* RECORD EXCERPTS *
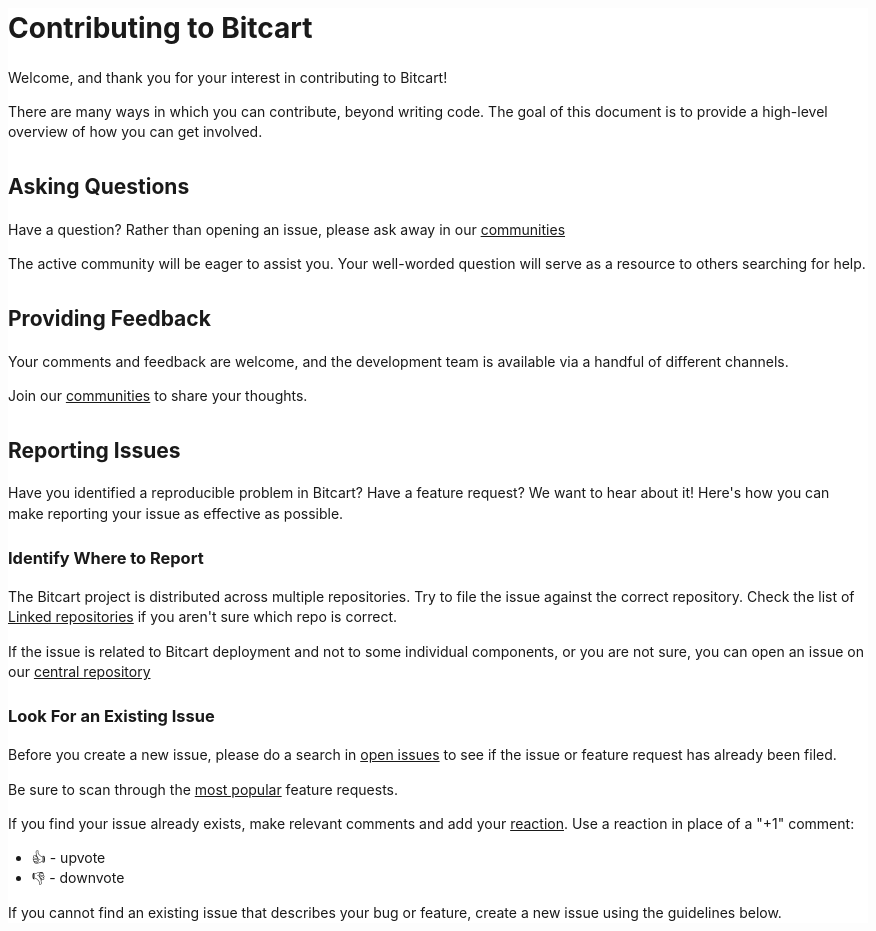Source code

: # Contributing to Bitcart

Welcome, and thank you for your interest in contributing to Bitcart!

There are many ways in which you can contribute, beyond writing code. The goal of this document is to provide a high-level overview of how you can get involved.

## Asking Questions

Have a question? Rather than opening an issue, please ask away in our [communities](https://bitcart.ai#community)

The active community will be eager to assist you. Your well-worded question will serve as a resource to others searching for help.

## Providing Feedback

Your comments and feedback are welcome, and the development team is available via a handful of different channels.

Join our [communities](https://bitcart.ai#community) to share your thoughts.

## Reporting Issues

Have you identified a reproducible problem in Bitcart? Have a feature request? We want to hear about it! Here's how you can make reporting your issue as effective as possible.

### Identify Where to Report

The Bitcart project is distributed across multiple repositories. Try to file the issue against the correct repository. Check the list of [Linked repositories](https://github.com/bitcart/bitcart/blob/master/README.md#linked-repositories) if you aren't sure which repo is correct.

If the issue is related to Bitcart deployment and not to some individual components, or you are not sure, you can open an issue on our [central repository](https://github.com/bitcart/bitcart)

### Look For an Existing Issue

Before you create a new issue, please do a search in [open issues](https://github.com/bitcart/bitcart/issues) to see if the issue or feature request has already been filed.

Be sure to scan through the [most popular](https://github.com/bitcart/bitcart/issues?q=is%3Aopen+is%3Aissue+label%3Afeature-request+sort%3Areactions-%2B1-desc) feature requests.

If you find your issue already exists, make relevant comments and add your [reaction](https://github.com/blog/2119-add-reactions-to-pull-requests-issues-and-comments). Use a reaction in place of a "+1" comment:

- 👍 - upvote
- 👎 - downvote

If you cannot find an existing issue that describes your bug or feature, create a new issue using the guidelines below.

* TASK DETAILS *
Please swap "upvote" for "agree" in the material, beginning at the line that has "Join our [communities](https://bitcart.ai#community)" and stopping after "- 👎 - downvote". Give back only those lines, with nothing else changed.

* RESPONSE *
Join our [communities](https://bitcart.ai#community) to share your thoughts.

## Reporting Issues

Have you identified a reproducible problem in Bitcart? Have a feature request? We want to hear about it! Here's how you can make reporting your issue as effective as possible.

### Identify Where to Report

The Bitcart project is distributed across multiple repositories. Try to file the issue against the correct repository. Check the list of [Linked repositories](https://github.com/bitcart/bitcart/blob/master/README.md#linked-repositories) if you aren't sure which repo is correct.

If the issue is related to Bitcart deployment and not to some individual components, or you are not sure, you can open an issue on our [central repository](https://github.com/bitcart/bitcart)

### Look For an Existing Issue

Before you create a new issue, please do a search in [open issues](https://github.com/bitcart/bitcart/issues) to see if the issue or feature request has already been filed.

Be sure to scan through the [most popular](https://github.com/bitcart/bitcart/issues?q=is%3Aopen+is%3Aissue+label%3Afeature-request+sort%3Areactions-%2B1-desc) feature requests.

If you find your issue already exists, make relevant comments and add your [reaction](https://github.com/blog/2119-add-reactions-to-pull-requests-issues-and-comments). Use a reaction in place of a "+1" comment:

- 👍 - agree
- 👎 - downvote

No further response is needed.